If you start to study biology through the lens of evolution/development (IE, looking at the similarities and differences in close and far related organisms) it starts to become a lot clearer. Many organisms with very different phenotypes actually just contain slight modifications to the parameters of common generator functions- for example, wings and arms seem to derive from the same ancestral body part. Most of the genes that make them are in common, it's just how and when the different genes get expressed that determines the finer details (I'm glossing over a lot here).

So since nearly all the players are the same, it's often not that hard to move a protein from a close relative (mice are pretty close to us) to another without any real loss of function or major change in phenotype. However, there are some fundamental differences that make comparing mice results to humans and sometimes we modify mice to appear more human to make them better model organisms.

(even after working in this field for some 30+ years, I remain constantly amazed any of this works at all. I felt the same way about Google's production environment, which in many ways resembled a very simple organism)
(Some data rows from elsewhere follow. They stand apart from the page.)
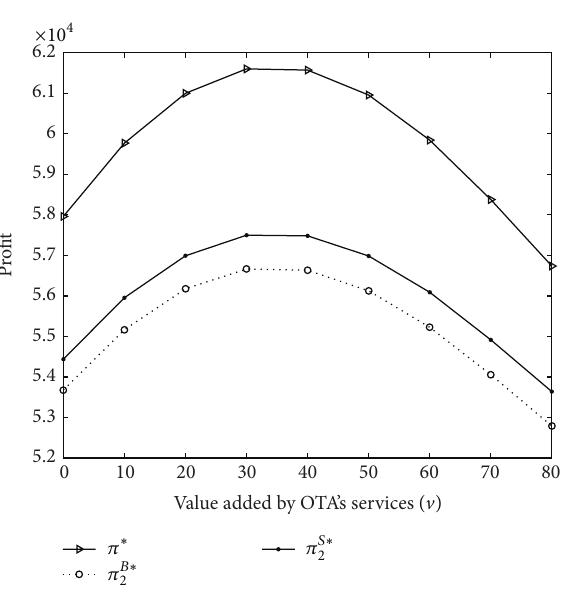
Figure 5: The profit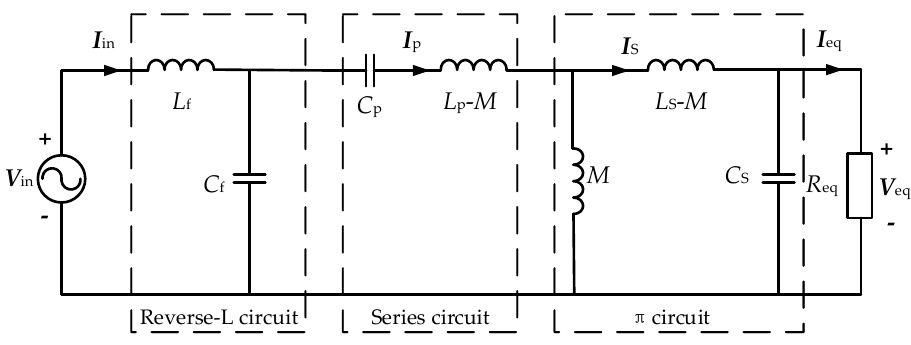
Figure 2. Equivalent circuit of LCC - P topology in CC mode.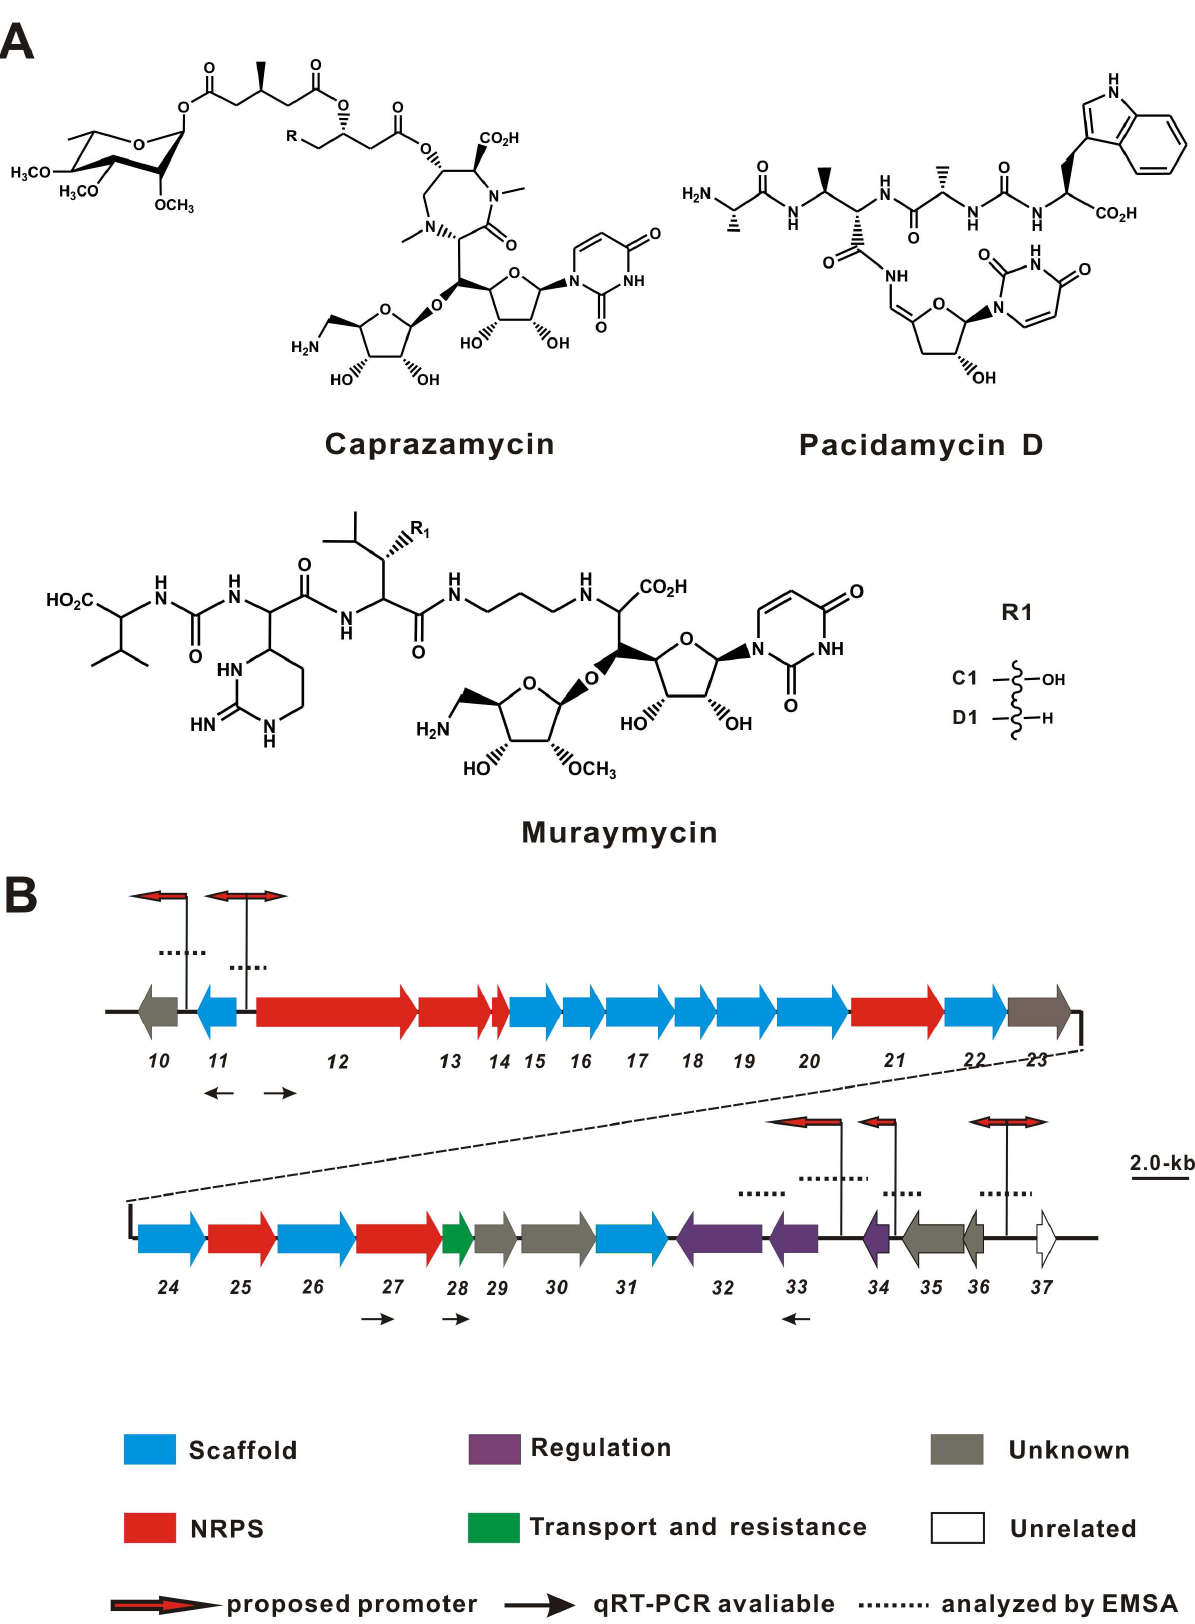
Figure 1. Chemical structure of related antibiotics (A) and genetic organization of the muraymycin gene cluster (B). Red arrows indicate the promoters which are probably the approximate binding sites of Mur34, black arrows mean the specific genes selected for quantitative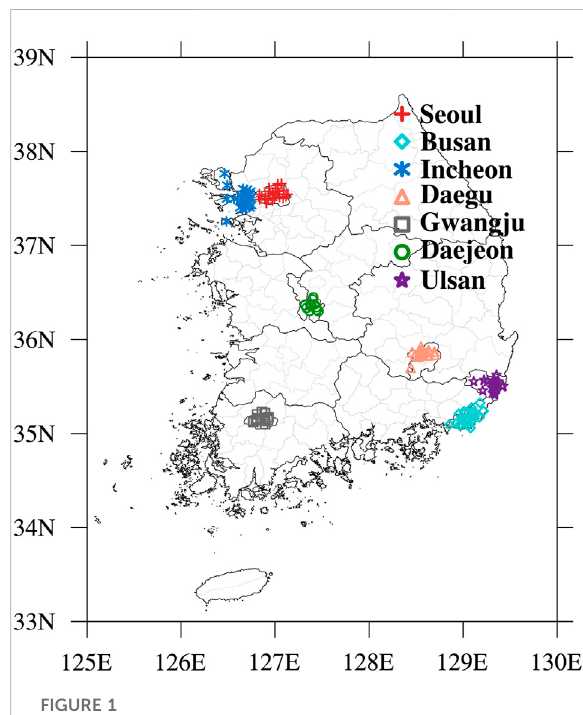
FIGURE 1 LocationofAIRKOREAurbanairqualitymonitoringstationsin seven megacities: Seoul, Busan, Incheon, Daegu, Gwangju, Daejeon, and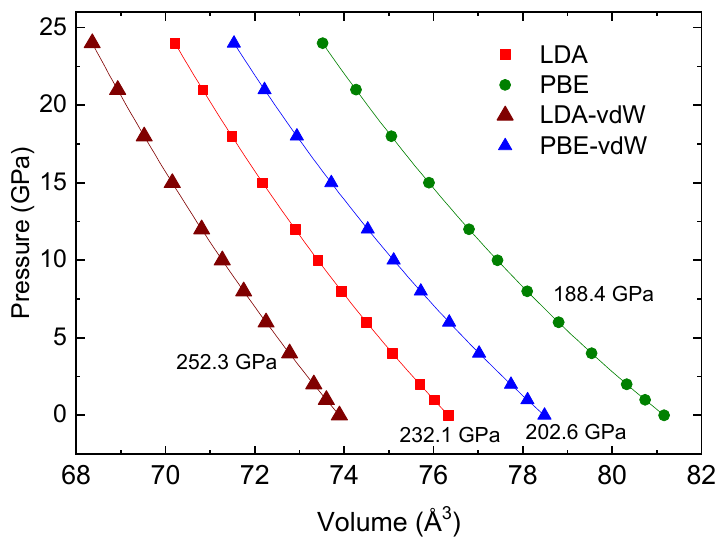
Figure 2. Calculated pressure-volume dependence for RhNiAs (solid dots) as obtained from LDA and PBE functionals, including or neglecting van der Waals (vdW) corrections. The curves show fits of the calculated points to a third-order Birch–Murnaghan equation of state. The resulting bulk moduli are given next to each curve.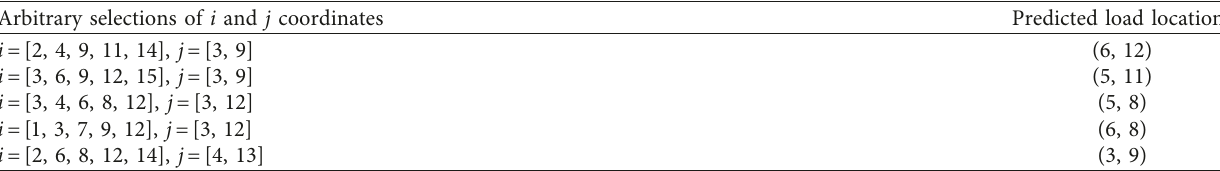
Table 2: Predicted load locations using arbitrary locations for sensor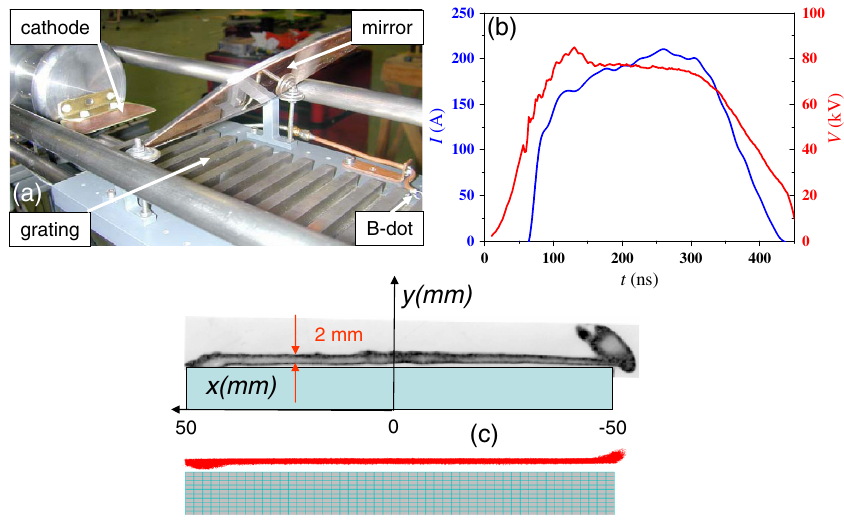
FIG. 1. (Color) (a) Photograph of the setup. (b) Typical voltage and current pulse forms. (c) Imprint of beam on thermosensitive paper at beam stop. Also is shown a MAGIC 3D simulation of section of beam at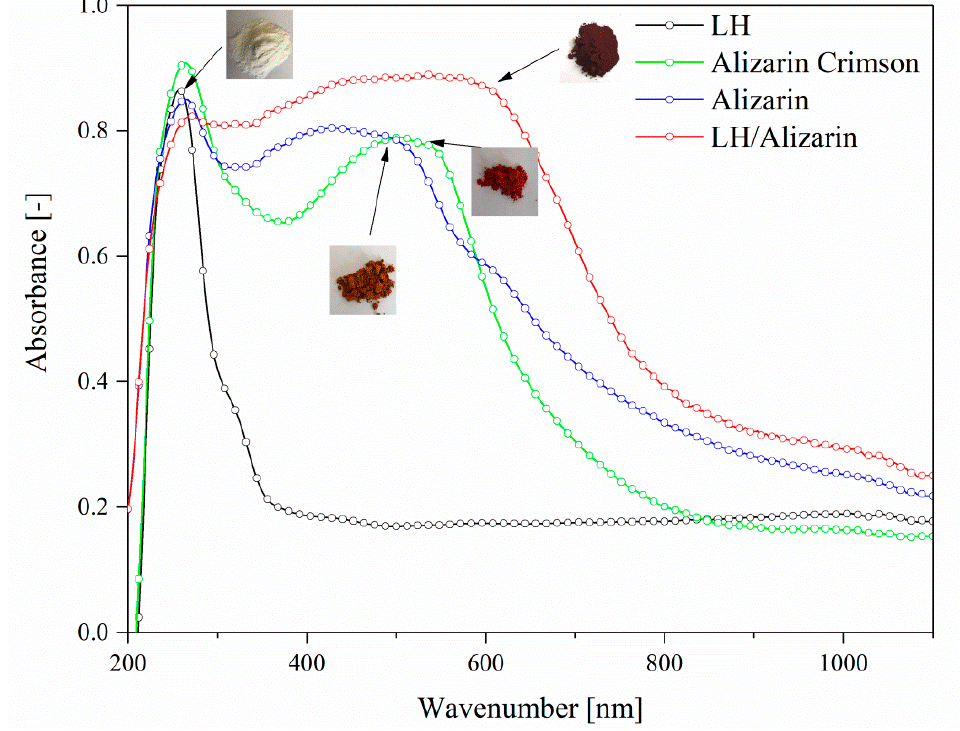
Figure 6. UV–Vis spectra of LH, alizarin, LH/Alizarin (10%), and Alizarin Crimson powders.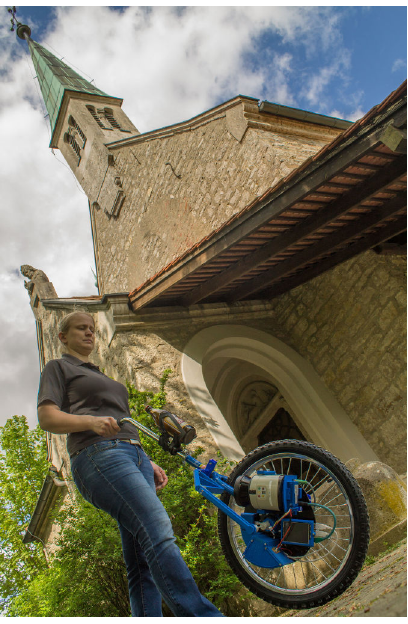
Figure 1. First author operating RADLER 1 (RADial LasER scanning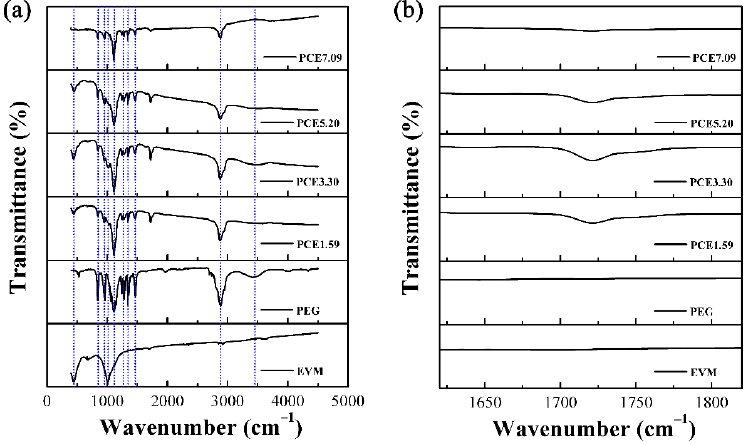
Figure 5. ( a ) Fourier transform infrared (FT-IR) spectra of EVM, PEG, and PCE-CPCMs, ( b ) enlarged at 1620–1820 cm − 1 .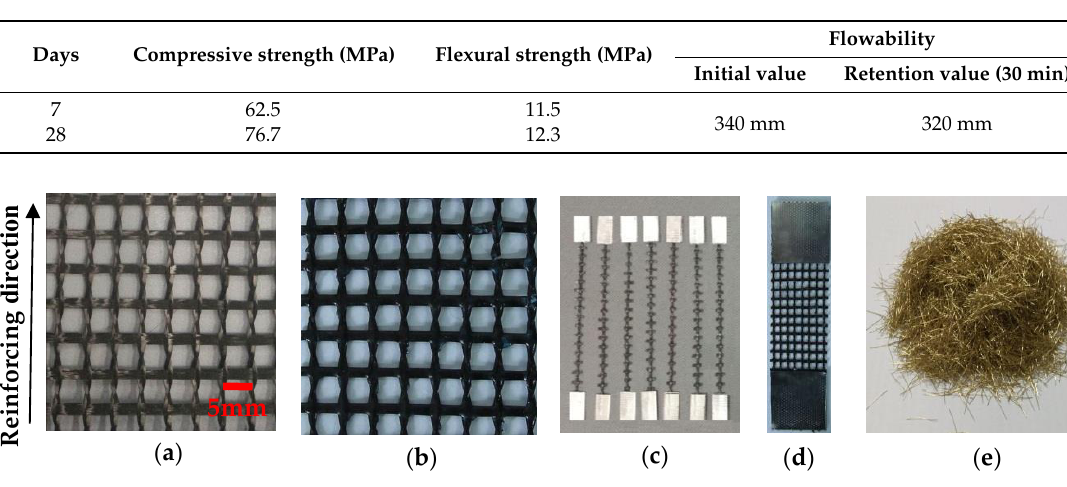
Figure 1. ( a ) Carbon textile; ( b ) impregnated carbon textile; ( c ) single yarn samples; ( d ) carbon textile strip; and ( e ) steel fibres.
I don't think the image is an artistic representation- I think it's an actual micrograph of fluorescently labelled cells. They may have called it that because some level of postprocessing was applied. In short, when this type of micrograph is taken, it's generated using a sequence of laser pulses, each laser pulse has a different wavelength of light designed to match one of the fluorescent labels, which itself emits a different wavelength of light. The images themselves are collected in grayscale and then a false-color image is created by coloring each grayscale image (mapping gray intensity to luminance) and compositing them. The color mapping does not recapitulate the underlying colors of the images that were taken although usually when these images are rendered, a color very close to the emission wavelength of the fluorescent label is used.

That said it's not impossible to conjure up prompts that would make a generative AI produce images that look a lot like a micrograph of cells. I skimmed the referenced paper and didn't see this image but I suspect the authors provided it in the PR package they must have distributed.

username checks out haha

There's a whole book and movie about it

https://en.wikipedia.org/wiki/The_Secret_of_NIMH

“In mice” is a very important lesson to learn about scientific reporting, but it’s also a very simple and reductive lesson. Most experimental results don’t translate to human studies. That’s it, thats the lesson to learn.

So, maybe someone here doesn’t know that, but it adds so little to the conversation to just repeat this widely known fact over and over again.

Now, let’s talk about the mouse models. Some models are better than others. Many experiments are conducted in mice that don’t have an immune system. Some mouse models have a “disease” that bears very little resemblance to the human condition and was induced through means that are very different from the human natural history. Some mouse models have a genetic defect in a gene that is very well conserved and mimics symptoms of the human condition and are thus excellent models that can tell us a lot about human physiology. All that nuance is lost by “in mice”, which makes it particularly frustrating when that’s used as a blanket reason to dismiss any mouse study.